*** Records for the exercise Section Begins ***

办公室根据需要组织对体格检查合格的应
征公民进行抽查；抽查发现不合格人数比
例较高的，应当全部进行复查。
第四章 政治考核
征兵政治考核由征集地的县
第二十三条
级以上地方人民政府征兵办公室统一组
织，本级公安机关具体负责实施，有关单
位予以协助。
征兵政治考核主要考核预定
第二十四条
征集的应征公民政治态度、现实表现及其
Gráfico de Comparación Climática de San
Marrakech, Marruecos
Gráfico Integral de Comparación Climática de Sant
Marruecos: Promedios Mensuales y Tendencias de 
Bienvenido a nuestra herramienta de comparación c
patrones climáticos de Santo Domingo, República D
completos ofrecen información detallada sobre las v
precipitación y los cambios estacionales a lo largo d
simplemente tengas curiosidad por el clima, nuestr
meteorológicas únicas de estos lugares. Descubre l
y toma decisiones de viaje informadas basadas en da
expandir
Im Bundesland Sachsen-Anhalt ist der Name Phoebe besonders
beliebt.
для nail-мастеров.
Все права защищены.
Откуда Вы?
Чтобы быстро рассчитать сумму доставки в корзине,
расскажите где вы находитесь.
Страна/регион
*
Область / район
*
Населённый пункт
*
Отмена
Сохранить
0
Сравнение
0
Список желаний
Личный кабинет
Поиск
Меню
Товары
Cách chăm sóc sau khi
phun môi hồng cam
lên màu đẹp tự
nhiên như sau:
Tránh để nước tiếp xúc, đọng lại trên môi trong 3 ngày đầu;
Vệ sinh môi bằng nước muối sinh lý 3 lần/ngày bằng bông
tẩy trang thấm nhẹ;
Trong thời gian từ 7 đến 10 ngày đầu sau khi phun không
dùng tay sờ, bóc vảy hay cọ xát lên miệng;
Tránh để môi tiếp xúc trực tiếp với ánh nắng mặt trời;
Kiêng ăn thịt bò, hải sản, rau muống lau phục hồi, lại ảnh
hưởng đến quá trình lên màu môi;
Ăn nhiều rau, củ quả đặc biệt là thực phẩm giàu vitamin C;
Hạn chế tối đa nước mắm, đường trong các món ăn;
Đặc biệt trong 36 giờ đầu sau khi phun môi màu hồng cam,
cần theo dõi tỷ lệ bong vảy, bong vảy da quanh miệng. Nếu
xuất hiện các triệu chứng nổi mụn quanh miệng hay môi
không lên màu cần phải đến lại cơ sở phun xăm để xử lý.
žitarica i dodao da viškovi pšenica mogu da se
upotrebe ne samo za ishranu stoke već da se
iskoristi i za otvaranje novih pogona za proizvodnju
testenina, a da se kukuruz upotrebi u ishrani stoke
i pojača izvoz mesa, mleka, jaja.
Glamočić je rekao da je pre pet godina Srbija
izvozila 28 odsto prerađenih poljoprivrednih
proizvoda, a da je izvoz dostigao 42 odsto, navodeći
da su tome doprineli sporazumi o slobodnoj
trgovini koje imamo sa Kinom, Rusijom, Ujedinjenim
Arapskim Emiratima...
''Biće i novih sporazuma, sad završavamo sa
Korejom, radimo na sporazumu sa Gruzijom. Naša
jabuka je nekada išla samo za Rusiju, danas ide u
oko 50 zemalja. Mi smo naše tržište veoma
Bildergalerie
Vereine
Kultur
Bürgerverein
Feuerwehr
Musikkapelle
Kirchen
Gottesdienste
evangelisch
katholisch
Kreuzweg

*** Records for the exercise Section Ends ***

* Exercise instructions
Reproduce the entries in full, exactly as written.

* Answer
办公室根据需要组织对体格检查合格的应
征公民进行抽查；抽查发现不合格人数比
例较高的，应当全部进行复查。
第四章 政治考核
征兵政治考核由征集地的县
第二十三条
级以上地方人民政府征兵办公室统一组
织，本级公安机关具体负责实施，有关单
位予以协助。
征兵政治考核主要考核预定
第二十四条
征集的应征公民政治态度、现实表现及其
Gráfico de Comparación Climática de San
Marrakech, Marruecos
Gráfico Integral de Comparación Climática de Sant
Marruecos: Promedios Mensuales y Tendencias de 
Bienvenido a nuestra herramienta de comparación c
patrones climáticos de Santo Domingo, República D
completos ofrecen información detallada sobre las v
precipitación y los cambios estacionales a lo largo d
simplemente tengas curiosidad por el clima, nuestr
meteorológicas únicas de estos lugares. Descubre l
y toma decisiones de viaje informadas basadas en da
expandir
Im Bundesland Sachsen-Anhalt ist der Name Phoebe besonders
beliebt.
для nail-мастеров.
Все права защищены.
Откуда Вы?
Чтобы быстро рассчитать сумму доставки в корзине,
расскажите где вы находитесь.
Страна/регион
*
Область / район
*
Населённый пункт
*
Отмена
Сохранить
0
Сравнение
0
Список желаний
Личный кабинет
Поиск
Меню
Товары
Cách chăm sóc sau khi
phun môi hồng cam
lên màu đẹp tự
nhiên như sau:
Tránh để nước tiếp xúc, đọng lại trên môi trong 3 ngày đầu;
Vệ sinh môi bằng nước muối sinh lý 3 lần/ngày bằng bông
tẩy trang thấm nhẹ;
Trong thời gian từ 7 đến 10 ngày đầu sau khi phun không
dùng tay sờ, bóc vảy hay cọ xát lên miệng;
Tránh để môi tiếp xúc trực tiếp với ánh nắng mặt trời;
Kiêng ăn thịt bò, hải sản, rau muống lau phục hồi, lại ảnh
hưởng đến quá trình lên màu môi;
Ăn nhiều rau, củ quả đặc biệt là thực phẩm giàu vitamin C;
Hạn chế tối đa nước mắm, đường trong các món ăn;
Đặc biệt trong 36 giờ đầu sau khi phun môi màu hồng cam,
cần theo dõi tỷ lệ bong vảy, bong vảy da quanh miệng. Nếu
xuất hiện các triệu chứng nổi mụn quanh miệng hay môi
không lên màu cần phải đến lại cơ sở phun xăm để xử lý.
žitarica i dodao da viškovi pšenica mogu da se
upotrebe ne samo za ishranu stoke već da se
iskoristi i za otvaranje novih pogona za proizvodnju
testenina, a da se kukuruz upotrebi u ishrani stoke
i pojača izvoz mesa, mleka, jaja.
Glamočić je rekao da je pre pet godina Srbija
izvozila 28 odsto prerađenih poljoprivrednih
proizvoda, a da je izvoz dostigao 42 odsto, navodeći
da su tome doprineli sporazumi o slobodnoj
trgovini koje imamo sa Kinom, Rusijom, Ujedinjenim
Arapskim Emiratima...
''Biće i novih sporazuma, sad završavamo sa
Korejom, radimo na sporazumu sa Gruzijom. Naša
jabuka je nekada išla samo za Rusiju, danas ide u
oko 50 zemalja. Mi smo naše tržište veoma
Bildergalerie
Vereine
Kultur
Bürgerverein
Feuerwehr
Musikkapelle
Kirchen
Gottesdienste
evangelisch
katholisch
Kreuzweg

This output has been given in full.